Faye’s hopes were not high, but Miss Lizzie, an older black woman with a spray of pure white hair around her head like an icon’s nimbus, welcomed her into the house with a wide smile that seemed genuine. Faye did her best to match it. The third-floor room she’d been given surpassed Faye’s low expectations by a large margin.
“Here you go,” Miss Lizzie said. “I keep this as my guest room. No kids up here. I’d hate to put a grown woman like you in the same hall as my college boys. They get a little rowdy. You’ll like it up here if you don’t mind the stairs. My sister stays here when she visits but she’s not coming round again until October. Too hot for her.”

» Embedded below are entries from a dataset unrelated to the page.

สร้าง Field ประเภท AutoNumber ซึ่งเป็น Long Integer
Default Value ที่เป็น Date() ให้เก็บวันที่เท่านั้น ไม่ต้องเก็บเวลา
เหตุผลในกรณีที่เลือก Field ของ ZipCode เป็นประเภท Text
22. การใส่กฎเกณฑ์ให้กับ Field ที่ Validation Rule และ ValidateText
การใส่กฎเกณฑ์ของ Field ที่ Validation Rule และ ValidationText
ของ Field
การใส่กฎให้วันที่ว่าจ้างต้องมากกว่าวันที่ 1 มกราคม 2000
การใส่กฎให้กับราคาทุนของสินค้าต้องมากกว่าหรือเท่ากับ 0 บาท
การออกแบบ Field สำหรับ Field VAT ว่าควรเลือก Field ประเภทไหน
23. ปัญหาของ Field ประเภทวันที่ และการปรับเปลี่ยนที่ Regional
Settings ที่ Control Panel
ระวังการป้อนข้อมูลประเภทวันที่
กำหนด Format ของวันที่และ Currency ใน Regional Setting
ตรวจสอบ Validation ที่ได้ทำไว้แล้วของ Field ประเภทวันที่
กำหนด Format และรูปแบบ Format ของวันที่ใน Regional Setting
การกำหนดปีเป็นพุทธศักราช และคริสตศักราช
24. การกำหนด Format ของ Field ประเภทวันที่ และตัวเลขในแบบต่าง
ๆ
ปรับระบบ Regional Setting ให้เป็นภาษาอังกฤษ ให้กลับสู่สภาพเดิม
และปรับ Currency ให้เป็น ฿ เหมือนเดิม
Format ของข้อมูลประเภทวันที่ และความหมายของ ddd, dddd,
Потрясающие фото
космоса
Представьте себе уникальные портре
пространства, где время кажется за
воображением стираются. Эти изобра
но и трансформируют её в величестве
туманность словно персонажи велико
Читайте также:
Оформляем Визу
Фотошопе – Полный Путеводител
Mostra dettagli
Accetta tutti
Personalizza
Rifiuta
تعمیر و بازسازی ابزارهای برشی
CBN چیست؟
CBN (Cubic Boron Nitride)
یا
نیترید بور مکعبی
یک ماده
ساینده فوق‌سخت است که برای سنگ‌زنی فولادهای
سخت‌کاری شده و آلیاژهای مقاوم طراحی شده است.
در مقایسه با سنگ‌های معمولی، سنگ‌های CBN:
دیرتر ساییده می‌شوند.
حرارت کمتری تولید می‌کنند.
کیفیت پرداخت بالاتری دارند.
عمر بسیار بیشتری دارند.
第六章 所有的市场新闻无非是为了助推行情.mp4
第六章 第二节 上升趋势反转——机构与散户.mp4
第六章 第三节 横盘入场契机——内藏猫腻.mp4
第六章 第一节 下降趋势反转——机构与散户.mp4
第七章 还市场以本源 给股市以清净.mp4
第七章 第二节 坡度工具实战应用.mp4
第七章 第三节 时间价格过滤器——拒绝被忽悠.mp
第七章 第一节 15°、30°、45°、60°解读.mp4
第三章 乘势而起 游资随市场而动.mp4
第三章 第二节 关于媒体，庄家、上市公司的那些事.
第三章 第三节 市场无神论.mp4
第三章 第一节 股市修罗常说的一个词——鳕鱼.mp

“It’s beautiful,” Faye said, wearing a smile she didn’t have to fake. She hadn’t been impressed by anything in a long time, but this room spoke to her in its spareness. The floors were hardwood, a deep cherry stain polished to a high shine so that in the evening sunlight she could see every last rut and groove on the floor, elegant as an artist’s brushstrokes. The wounds gave it character and beauty. The bed was a four-poster, narrow, like something she’d seen in preserved historic homes. It bore an ivory canopy on top and ivory bed curtains; an ivory bedspread with a double-wedding-ring Amish quilt in a shade of dark and light blue was folded at the bottom. In case she got cold, Miss Lizzie said. South Carolina in June and July? Faye was fairly certain she wouldn’t have to worry about catching a chill.
“Closet over there,” Miss Lizzie said, pointing at a buttercream-yellow door. “Dresser there. These doors lead to the balcony,” she said, indicating a set of French doors. “No screen doors, so try not to let the mosquitoes in.”

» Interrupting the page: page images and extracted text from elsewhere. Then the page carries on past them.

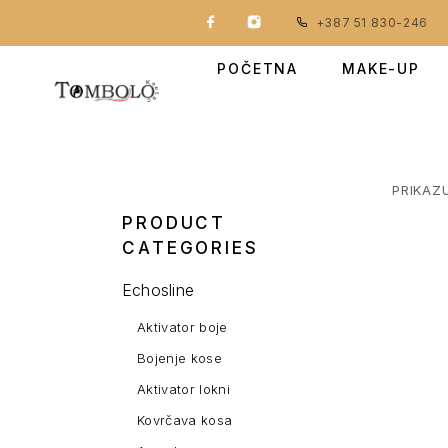
+387 51 830-246
POČETNA
MAKE-UP
PRIKAZ
PRODUCT
CATEGORIES
Echosline
Aktivator boje
Bojenje kose
Aktivator lokni
Kovrčava kosa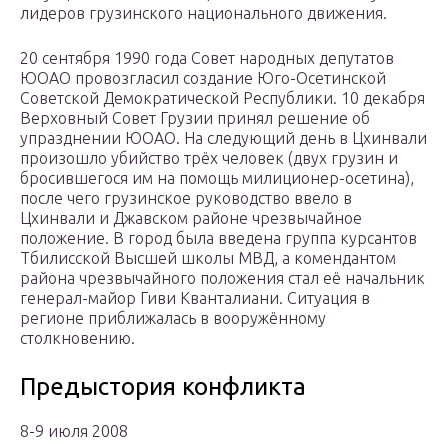
лидеров грузинского национального движения.
20 сентября 1990 года Совет народных депутатов
ЮОАО провозгласил создание Юго-Осетинской
Советской Демократической Республики. 10 декабря
Верховный Совет Грузии принял решение об
упразднении ЮОАО. На следующий день в Цхинвали
произошло убийство трёх человек (двух грузин и
бросившегося им на помощь милиционер-осетина),
после чего грузинское руководство ввело в
Цхинвали и Джавском районе чрезвычайное
положение. В город была введена группа курсантов
Тбилисской Высшей школы МВД, а комендантом
района чрезвычайного положения стал её начальник
генерал-майор Гиви Кванталиани. Ситуация в
регионе приближалась в вооружённому
столкновению.
Предыстория конфликта
8-9 июля 2008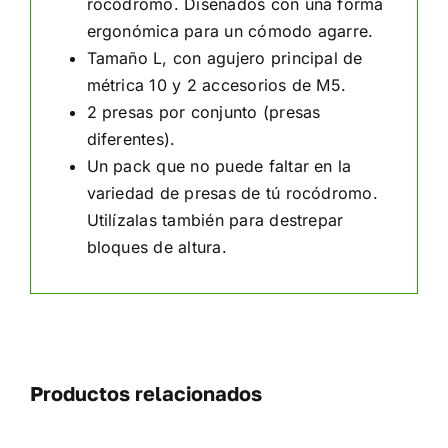
rocódromo. Diseñados con una forma
ergonómica para un cómodo agarre.
Tamaño L, con agujero principal de
métrica 10 y 2 accesorios de M5.
2 presas por conjunto (presas
diferentes).
Un pack que no puede faltar en la
variedad de presas de tú rocódromo.
Utilízalas también para destrepar
bloques de altura.
Productos relacionados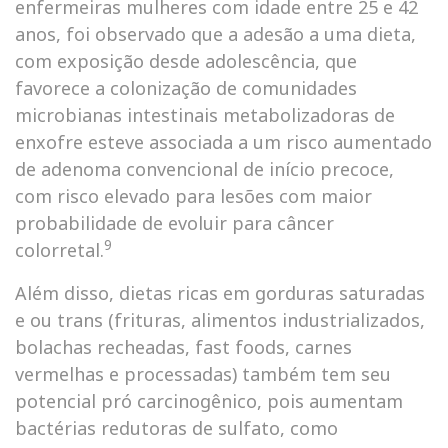
enfermeiras mulheres com idade entre 25 e 42
anos, foi observado que a adesão a uma dieta,
com exposição desde adolescência, que
favorece a colonização de comunidades
microbianas intestinais metabolizadoras de
enxofre esteve associada a um risco aumentado
de adenoma convencional de início precoce,
com risco elevado para lesões com maior
probabilidade de evoluir para câncer
9
colorretal.
Além disso, dietas ricas em gorduras saturadas
e ou trans (frituras, alimentos industrializados,
bolachas recheadas, fast foods, carnes
vermelhas e processadas) também tem seu
potencial pró carcinogênico, pois aumentam
bactérias redutoras de sulfato, como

“Are you Catholic?” Faye asked.
“Of course not. I go to Grace Chapel. It’s AME.” The tone of denial Miss Lizzie employed made it sound as if Faye had asked her if she were a government spy hiding out on foreign soil. Then again, that was what many people once thought of Catholics in the United States.
“I saw the prie-dieu.” Faye pointed at the carved wooden kneeler by the bed. A ceramic gray tabby cat sat on top of it next to a lamp. “That’s why I ask.”
“The what? I thought that was some kind of step stool or side table.”
“It’s for praying. Private prayer. You kneel on this bottom step here and maybe rest your prayer book on the top part.”
“You’re of the Catholic faith?” Miss Lizzie asked, touching her chest as if to clutch at nonexistent pearls.
“No, but I’m a photographer. I did a photo shoot of Catholic churches for a book once.”
“I see. You here to photograph things?”
“For a calendar. A fund-raiser.”
“Well, that’s nice, then. Who doesn’t need funds these days?”
Faye laughed. “Anyway, it’s very pretty.” Faye touched the prie-dieu. It was simply carved but sturdy stained rosewood. The wood was lighter where the knee would go on the bottom board as if someone had prayed on it many times. Were his prayers answered? Why did Faye assume it was a he?
“It’s from the lighthouse, the old one,” Miss Lizzie said.
“Lighthouse? The one on Hunting Island?”
She shook her head. “Not that one. North of Hunting Island, there’s another island. Bride Island.”
“Bride Island? That wasn’t in my guidebook.”
“Only locals call it that. And it wouldn’t be in the guidebook. It’s private. Rich black lady owns it,” Miss Lizzie said with quiet pride. “Paris Shelby.”
“Any idea if Ms. Shelby allows visitors on the island?”
It sounded promising, an old lighthouse on a private island. Maybe it hadn’t already been photographed to death. Perfect subject for a preservation society calendar.